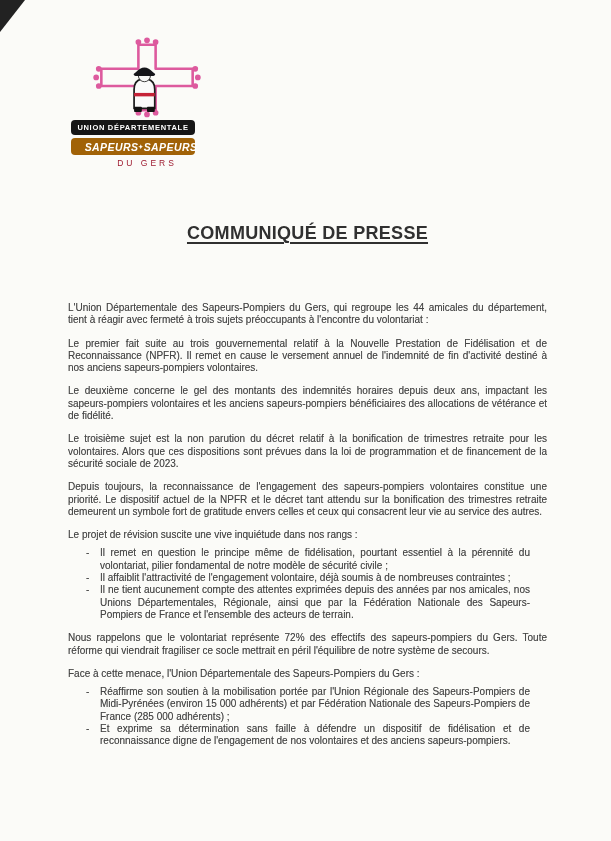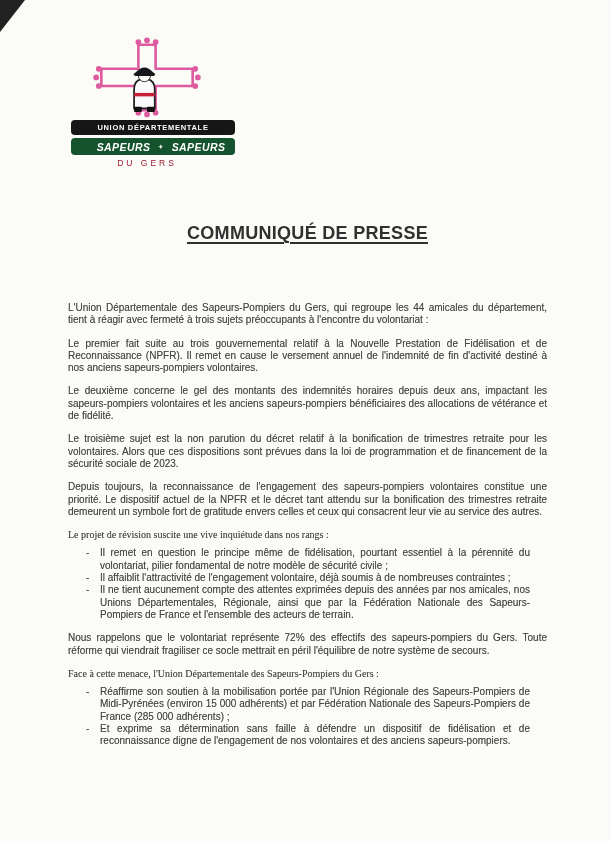"UNION DÉPARTEMENTALE" .banner { width: 164px -> 124px }
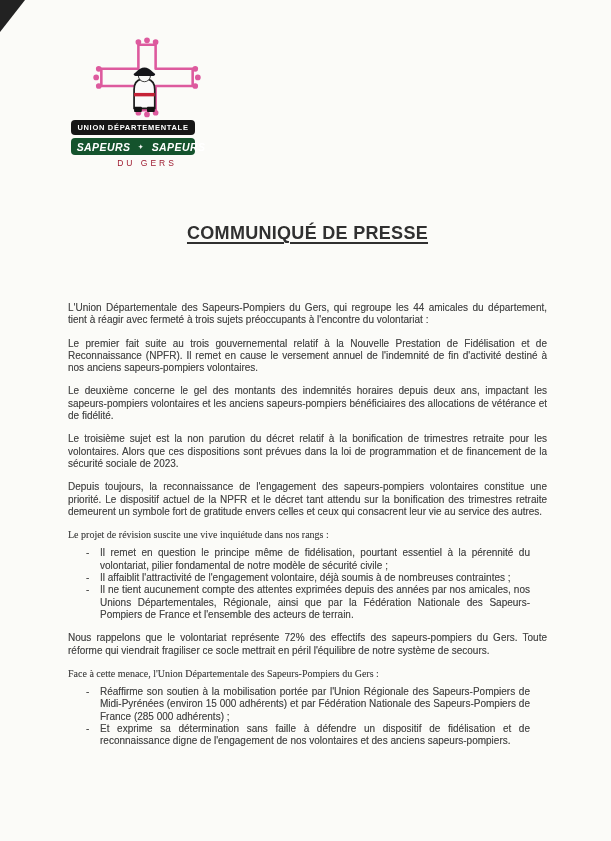"SAPEURS" .banner-red { background: #14532d -> #a16207; gap: 8px -> 0 }
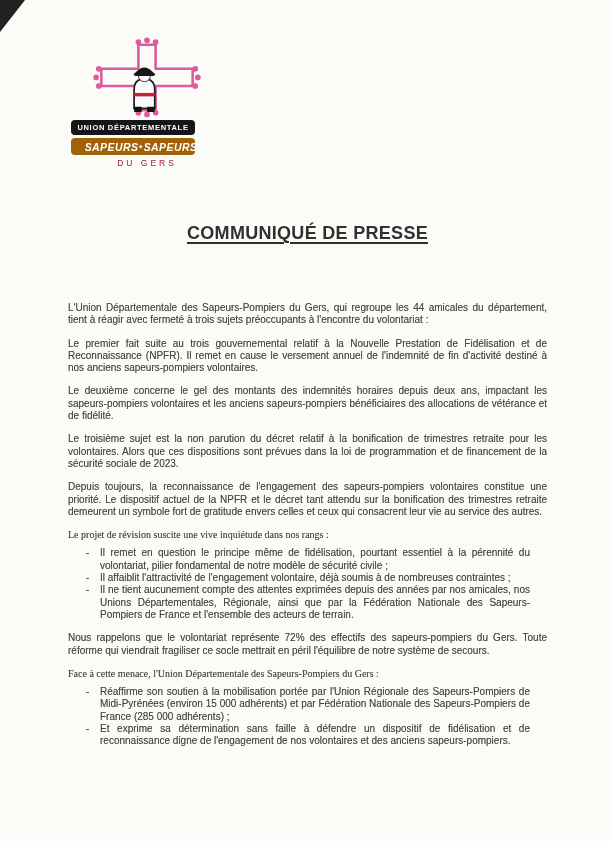"Le projet de révision suscite" .intro { font-family: Liberation Serif, serif -> none }
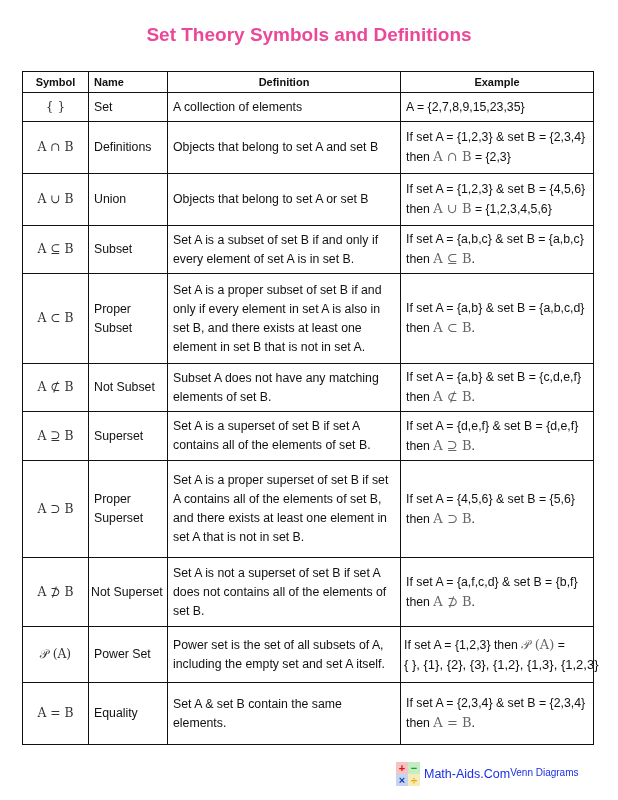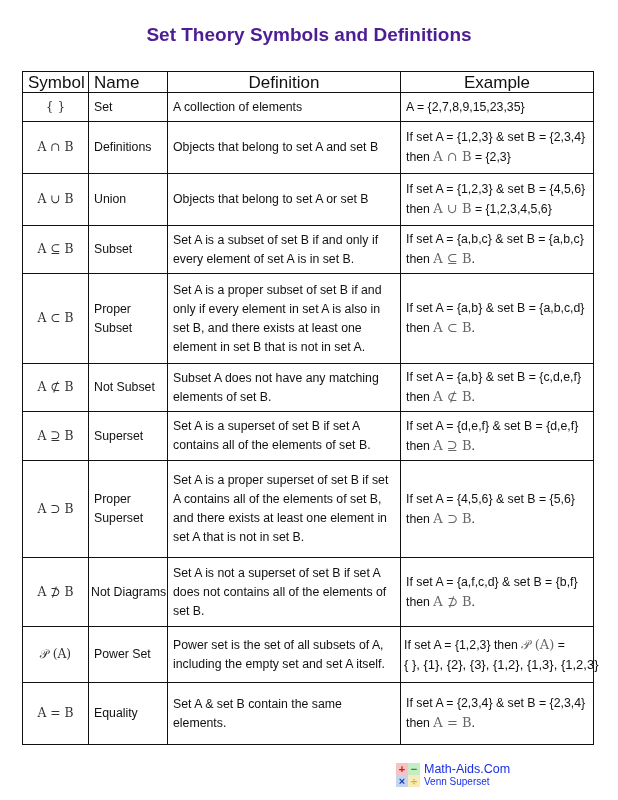"Set Theory Symbols and Definitions" .title { color: #4c1d95 -> #ec4899 }
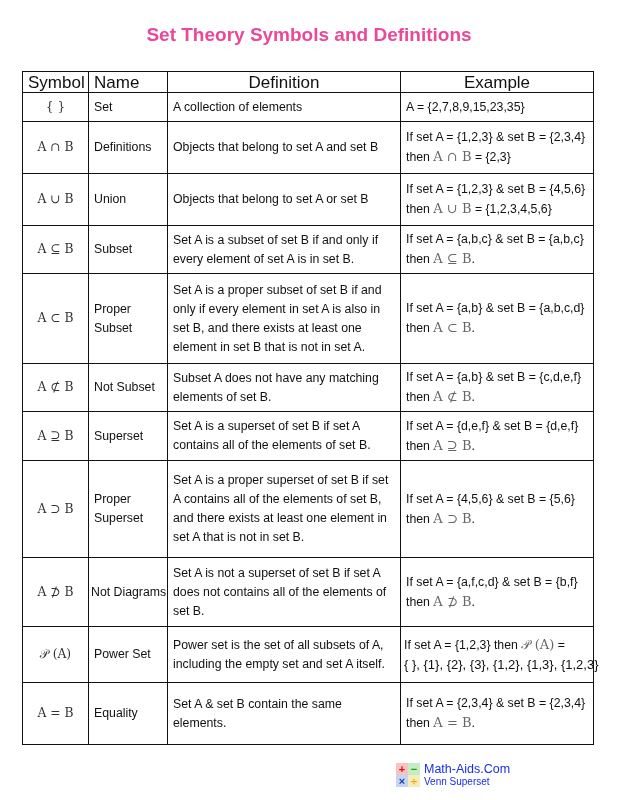"Symbol" table.sets th { font-size: 17px -> 11px; font-weight: normal -> bold }
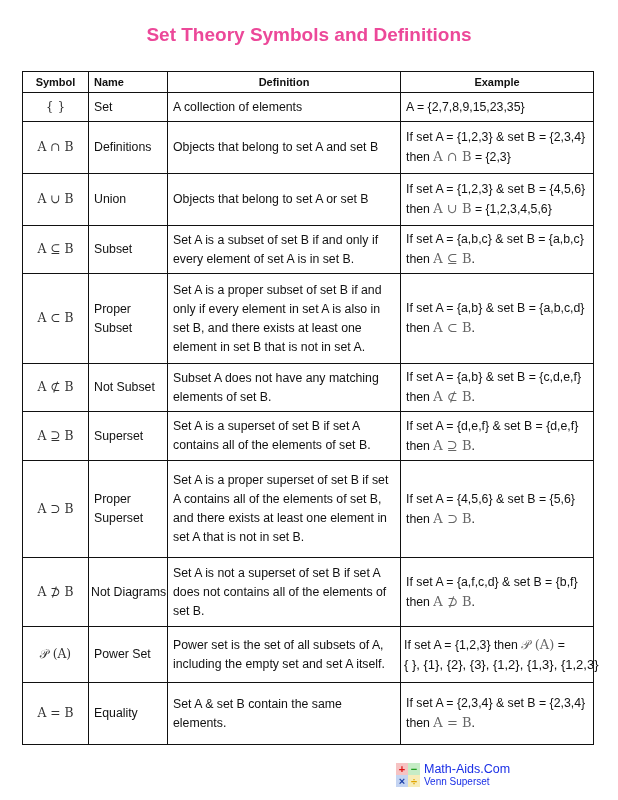"Not Diagrams" td { text: Diagrams -> Superset }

* * * * *

What you have to do
Repeat each entry exactly as it appears; skip any picture.

Task solution
"UNION DÉPARTEMENTALE" .banner { width: 164px -> 124px }
"SAPEURS" .banner-red { background: #14532d -> #a16207; gap: 8px -> 0 }
"Le projet de révision suscite" .intro { font-family: Liberation Serif, serif -> none }
"Set Theory Symbols and Definitions" .title { color: #4c1d95 -> #ec4899 }
"Symbol" table.sets th { font-size: 17px -> 11px; font-weight: normal -> bold }
"Not Diagrams" td { text: Diagrams -> Superset }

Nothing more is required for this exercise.